咆哮をあげ、こちらへと突っ込んでこようとするミストベアーに対し、声を荒げながらも焦らずに対処を始めた。

といっても、私がやるのは単純に全力で後退してセーフティエリアへと戻るだけだ。


「【衝撃伝達】、【脱兎】!」


くるりと反転し、地を蹴った。

瞬間、魔力の衝撃波が足を通して発生し一気に前へと加速する。

それと共は背後から何かが上から下へと通り過ぎたかのような風が起きていたが、振り返らずに前へと進むことだけを考え足を動かした。


【セーフティエリアへと――】

「あっぶなぁ……いやまぁ当然いるよねぇー……」


セーフティエリアに辿り着き、背後を確認する。

ミストベアーは四足歩行でこちらへと血走った目を向けながら近づいてきていたが、ある一定の範囲に近づくと悔しそうな雰囲気を漂わせながらこちらを遠巻きにみるだけとなった。

セーフティエリアには敵性モブは入ってこれないということだろう。


……ぶっつけ本番で【衝撃伝達】の攻撃以外の活用法が上手くいって助かった……。

少なからず衝撃がくるならば、移動時のスタートダッシュにも使えないかと思ってはいたのだ。

本当ならばこの場ではなく、【始まりの平原】にて危険がない状態で試したかったのだが……仕方がない。


「えぇっと……羽はー……あと1つか」


狩っていたといっても、あちらから寄ってくるのを待っていたためそこまでの数は狩れていない。

【挑発】を使おうにも、見た事のない……それこそミストベアーのような相手が釣れてしまう可能性があったため使っていなかったのだが……使うまでもなく遭遇してしまった現在。

一番はこのままセーフティエリアの焚火に近寄って【始まりの街】へと帰ることだろう。

それが一番危険が少なく……そして危険を先送りに出来る方法だ。


だが、ここで頭を過ったのは『惑い霧の森』に入った時に流れた通知だった。

今現在も更新されず、自分の周囲しか見えないマップ機能から考えるに、一度街へと帰り再び訪れたとして……このセーフティエリアまで辿り着くことが出来るのかという疑問が残る。

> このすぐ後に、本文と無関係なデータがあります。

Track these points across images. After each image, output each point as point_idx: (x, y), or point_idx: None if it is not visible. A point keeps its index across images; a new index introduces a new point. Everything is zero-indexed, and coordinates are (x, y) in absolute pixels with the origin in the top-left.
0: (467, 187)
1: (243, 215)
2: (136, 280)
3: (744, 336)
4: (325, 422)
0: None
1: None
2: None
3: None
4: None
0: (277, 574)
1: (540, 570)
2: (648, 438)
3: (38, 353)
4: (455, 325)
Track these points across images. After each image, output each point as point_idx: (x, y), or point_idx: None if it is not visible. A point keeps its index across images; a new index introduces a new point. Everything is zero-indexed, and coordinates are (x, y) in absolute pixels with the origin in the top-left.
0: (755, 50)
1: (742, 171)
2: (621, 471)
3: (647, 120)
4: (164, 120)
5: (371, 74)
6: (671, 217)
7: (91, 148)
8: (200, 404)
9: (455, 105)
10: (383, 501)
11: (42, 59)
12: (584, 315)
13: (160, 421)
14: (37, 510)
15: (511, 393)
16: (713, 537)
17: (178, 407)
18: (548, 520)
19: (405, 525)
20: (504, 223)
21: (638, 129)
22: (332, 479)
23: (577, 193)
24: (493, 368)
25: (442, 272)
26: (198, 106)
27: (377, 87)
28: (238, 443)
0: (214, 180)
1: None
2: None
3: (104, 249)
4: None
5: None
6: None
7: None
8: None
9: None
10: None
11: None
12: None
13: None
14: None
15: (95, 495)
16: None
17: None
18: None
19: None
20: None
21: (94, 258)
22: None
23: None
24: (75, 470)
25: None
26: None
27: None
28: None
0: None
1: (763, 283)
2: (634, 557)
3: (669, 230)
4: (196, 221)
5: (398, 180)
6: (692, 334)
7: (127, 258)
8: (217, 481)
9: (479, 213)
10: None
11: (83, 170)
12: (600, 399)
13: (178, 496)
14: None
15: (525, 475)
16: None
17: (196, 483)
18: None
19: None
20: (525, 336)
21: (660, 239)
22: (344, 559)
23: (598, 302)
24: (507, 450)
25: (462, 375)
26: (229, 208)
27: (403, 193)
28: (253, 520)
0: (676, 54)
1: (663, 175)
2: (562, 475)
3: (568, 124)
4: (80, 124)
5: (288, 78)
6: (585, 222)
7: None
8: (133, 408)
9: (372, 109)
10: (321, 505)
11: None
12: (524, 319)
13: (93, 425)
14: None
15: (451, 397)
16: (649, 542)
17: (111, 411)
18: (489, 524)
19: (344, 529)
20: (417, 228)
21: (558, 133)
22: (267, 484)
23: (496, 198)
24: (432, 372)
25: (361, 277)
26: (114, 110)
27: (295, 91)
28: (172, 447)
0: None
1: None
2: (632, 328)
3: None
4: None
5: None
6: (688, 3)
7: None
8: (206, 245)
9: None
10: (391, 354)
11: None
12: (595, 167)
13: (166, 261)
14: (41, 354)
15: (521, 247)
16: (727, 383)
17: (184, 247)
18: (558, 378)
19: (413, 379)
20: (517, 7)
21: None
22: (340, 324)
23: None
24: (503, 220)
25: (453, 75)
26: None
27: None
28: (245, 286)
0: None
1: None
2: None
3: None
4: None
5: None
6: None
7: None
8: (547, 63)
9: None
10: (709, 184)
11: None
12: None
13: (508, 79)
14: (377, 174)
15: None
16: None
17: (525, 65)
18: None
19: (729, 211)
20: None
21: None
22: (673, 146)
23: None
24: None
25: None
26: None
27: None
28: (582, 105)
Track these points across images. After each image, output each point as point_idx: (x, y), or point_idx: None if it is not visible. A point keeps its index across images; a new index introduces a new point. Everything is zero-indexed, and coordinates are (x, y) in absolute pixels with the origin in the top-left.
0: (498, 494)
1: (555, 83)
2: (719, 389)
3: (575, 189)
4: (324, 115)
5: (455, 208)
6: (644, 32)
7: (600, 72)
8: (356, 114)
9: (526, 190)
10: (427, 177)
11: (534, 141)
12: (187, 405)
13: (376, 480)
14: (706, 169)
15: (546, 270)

白い霧は方向感覚を失わせ、徐々に焦燥感を煽ってくる。

そしてどこから襲ってくるのか普通だったら分からないミストイーグルに、今回はセーフティエリアの近くだったから良かったミストベアーという敵性モブ達。

もしかしたらまだまだ他にも私が遭遇していないだけで見知らぬモブが居ても可笑しくはないだろう。

本当に、ここで戻るべきなのかどうか。


……うーん。悩むなぁ。

通常であれば、やはり【始まりの街】に一度戻った方が確実だろう。

だが出来る限り進むべき、という考えもないわけじゃない。

先程はしっかりと逃げられたのだ。それならばまた逃げる事も可能なんじゃないだろうか。

普段ならば失笑しながら握り潰すような考えではあるものの、今は少しばかり……所謂深夜テンションのように、冷静さに欠けている考えもそれが当然であるかのように受け入れていた。


「……うん、一度試すべきだよね」


そして私は答えを出した。

それは一度街に帰るわけでも、先に進むわけでもない様子見の考え。

……ミストベアーが倒せるかどうか、これが分からない以上帰った所でまた来た時に殺されるだけ。なら今試せる限りを試しちゃおう。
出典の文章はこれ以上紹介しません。